# Fragmento:
◇ ◇ ◇
El 7 de mayo de 2009, basándose en el principio de que el catalán es la única lengua propia en la región, la Comisión de Educación y Universidades del Parlamento de Cataluña instituyó el uso del catalán como única lengua oficial y vehicular de la enseñanza. En enero de este año, el pleno del Parlament aprobó la Ley del Cine de Cataluña y admitió a trámite un nuevo Código de Consumo de Cataluña, que prevé un endurecimiento de las sanciones por no rotular en catalán en locales comerciales de todo tipo. Esta nueva normativa establece que cualquier comerciante que no rotule o no redacte los documentos inherentes a la labor comercial -facturas, instrucciones, folletos publicitarios o presupuestos de su comercio, etc.-, al menos en catalán, puede ser multado hasta con 10.000 euros –hasta ahora la multa podía ascender “sólo” a los 3.000. La norma establece, además, el criterio de "disponibilidad lingüística" por el que se obliga a los comerciantes a responder en catalán a los consumidores que se les dirijan en este idioma. La mayoría de los grupos políticos votaron a favor.
Para estas medidas políticas se esgrime, como ya he dicho y, entre otras cosas que pretendo no tener en cuenta hasta más adelante –por ejemplo aquel razonamiento pueril que viene a decir más o menos: si el franquismo desaconsejó, prohibió o persiguió la lengua catalana, ahora se tiene una justificación moral para hacer lo mismo, o sea, desaconsejar, prohibir o perseguir otras lenguas o más específicamente la lengua castellana-, la oficialidad única del catalán en la región o la mayoritaria importancia del idioma respecto a otros.
◇ ◇ ◇
# Datos aportados:
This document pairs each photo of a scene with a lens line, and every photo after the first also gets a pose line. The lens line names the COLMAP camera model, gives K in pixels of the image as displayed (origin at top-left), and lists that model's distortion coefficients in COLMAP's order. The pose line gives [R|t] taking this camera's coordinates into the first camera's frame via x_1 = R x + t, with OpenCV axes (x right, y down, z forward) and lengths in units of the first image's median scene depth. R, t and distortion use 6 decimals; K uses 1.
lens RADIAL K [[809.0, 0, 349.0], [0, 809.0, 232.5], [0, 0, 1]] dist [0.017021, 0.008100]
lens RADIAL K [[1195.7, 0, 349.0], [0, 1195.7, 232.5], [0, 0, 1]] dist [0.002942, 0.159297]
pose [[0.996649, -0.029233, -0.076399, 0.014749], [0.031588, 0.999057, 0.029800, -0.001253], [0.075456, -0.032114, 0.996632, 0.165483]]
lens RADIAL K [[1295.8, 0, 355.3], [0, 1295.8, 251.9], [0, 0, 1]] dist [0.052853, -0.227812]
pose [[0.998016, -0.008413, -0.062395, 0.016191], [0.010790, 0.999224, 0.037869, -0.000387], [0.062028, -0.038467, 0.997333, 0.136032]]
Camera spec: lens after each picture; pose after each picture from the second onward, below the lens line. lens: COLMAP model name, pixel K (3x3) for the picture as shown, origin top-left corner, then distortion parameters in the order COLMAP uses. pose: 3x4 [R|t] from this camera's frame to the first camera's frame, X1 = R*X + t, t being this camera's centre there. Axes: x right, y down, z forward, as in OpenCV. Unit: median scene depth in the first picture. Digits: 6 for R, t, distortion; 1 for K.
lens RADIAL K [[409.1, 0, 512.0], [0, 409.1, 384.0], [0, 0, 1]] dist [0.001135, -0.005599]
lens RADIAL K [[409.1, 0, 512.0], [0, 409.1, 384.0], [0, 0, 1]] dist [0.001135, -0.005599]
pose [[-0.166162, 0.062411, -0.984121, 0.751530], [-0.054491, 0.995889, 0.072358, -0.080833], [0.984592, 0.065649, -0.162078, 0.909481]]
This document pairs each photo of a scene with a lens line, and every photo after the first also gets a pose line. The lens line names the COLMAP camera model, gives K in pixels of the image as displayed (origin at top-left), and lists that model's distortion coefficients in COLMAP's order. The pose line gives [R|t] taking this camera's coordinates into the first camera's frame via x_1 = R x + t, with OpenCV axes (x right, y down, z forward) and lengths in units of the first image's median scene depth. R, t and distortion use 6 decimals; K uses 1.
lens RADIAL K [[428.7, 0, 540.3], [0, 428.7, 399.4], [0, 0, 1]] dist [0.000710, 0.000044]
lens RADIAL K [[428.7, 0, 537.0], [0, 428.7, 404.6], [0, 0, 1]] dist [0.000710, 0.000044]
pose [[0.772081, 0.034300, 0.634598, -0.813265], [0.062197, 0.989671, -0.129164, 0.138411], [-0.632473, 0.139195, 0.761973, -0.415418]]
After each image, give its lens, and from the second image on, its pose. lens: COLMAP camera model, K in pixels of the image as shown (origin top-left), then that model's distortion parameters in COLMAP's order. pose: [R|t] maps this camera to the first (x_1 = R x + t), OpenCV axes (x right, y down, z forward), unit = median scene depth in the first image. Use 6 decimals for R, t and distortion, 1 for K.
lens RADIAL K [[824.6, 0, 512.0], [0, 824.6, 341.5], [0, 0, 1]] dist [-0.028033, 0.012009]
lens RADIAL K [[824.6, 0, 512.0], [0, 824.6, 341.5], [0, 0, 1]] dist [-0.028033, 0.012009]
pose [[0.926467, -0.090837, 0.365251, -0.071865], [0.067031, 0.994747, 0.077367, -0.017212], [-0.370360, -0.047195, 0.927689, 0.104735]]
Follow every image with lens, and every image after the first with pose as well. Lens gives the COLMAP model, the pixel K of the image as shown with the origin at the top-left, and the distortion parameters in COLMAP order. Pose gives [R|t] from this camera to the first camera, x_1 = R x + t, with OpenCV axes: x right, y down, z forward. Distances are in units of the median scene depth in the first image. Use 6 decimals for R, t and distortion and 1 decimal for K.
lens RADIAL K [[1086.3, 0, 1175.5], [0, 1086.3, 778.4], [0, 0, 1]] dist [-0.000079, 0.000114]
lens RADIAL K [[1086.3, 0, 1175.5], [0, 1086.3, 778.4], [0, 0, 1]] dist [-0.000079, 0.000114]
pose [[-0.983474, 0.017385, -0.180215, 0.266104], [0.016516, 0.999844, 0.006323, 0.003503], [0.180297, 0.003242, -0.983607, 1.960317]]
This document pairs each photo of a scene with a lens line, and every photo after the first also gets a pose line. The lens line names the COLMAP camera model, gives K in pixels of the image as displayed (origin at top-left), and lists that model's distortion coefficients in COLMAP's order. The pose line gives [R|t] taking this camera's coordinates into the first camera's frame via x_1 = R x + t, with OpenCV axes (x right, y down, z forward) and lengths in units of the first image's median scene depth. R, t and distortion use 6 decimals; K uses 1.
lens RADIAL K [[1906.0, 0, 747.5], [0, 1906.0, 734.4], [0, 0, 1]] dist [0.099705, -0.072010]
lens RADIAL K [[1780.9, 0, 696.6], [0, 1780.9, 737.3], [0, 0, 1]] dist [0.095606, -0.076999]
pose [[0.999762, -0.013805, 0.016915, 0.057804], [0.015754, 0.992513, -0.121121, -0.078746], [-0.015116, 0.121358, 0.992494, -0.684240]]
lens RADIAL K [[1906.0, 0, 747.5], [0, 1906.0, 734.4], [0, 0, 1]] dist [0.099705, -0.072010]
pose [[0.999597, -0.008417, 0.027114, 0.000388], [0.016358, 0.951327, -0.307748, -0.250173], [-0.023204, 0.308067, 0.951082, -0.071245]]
◇ ◇ ◇
# Tareas:
1. Extrae del fragmento, tal cual aparece, el pasaje que comienza con las palabras que contienen "Para estas medidas" y termina con "respecto a otros.".
2. ¿Cómo se traduce al inglés esta oración del fragmento: «La norma establece, además, el criterio de "disponibilidad lingüística" por el que se obliga a los comerciantes a responder en catalán a los consumidores que se les dirijan en este idioma.»?

# Respuestas por tarea:
1.
Para estas medidas políticas se esgrime, como ya he dicho y, entre otras cosas que pretendo no tener en cuenta hasta más adelante –por ejemplo aquel razonamiento pueril que viene a decir más o menos: si el franquismo desaconsejó, prohibió o persiguió la lengua catalana, ahora se tiene una justificación moral para hacer lo mismo, o sea, desaconsejar, prohibir o perseguir otras lenguas o más específicamente la lengua castellana-, la oficialidad única del catalán en la región o la mayoritaria importancia del idioma respecto a otros.

2. The regulation also establishes the criterion of "linguistic availability," under which merchants are required to respond in Catalan to consumers who address them in that language.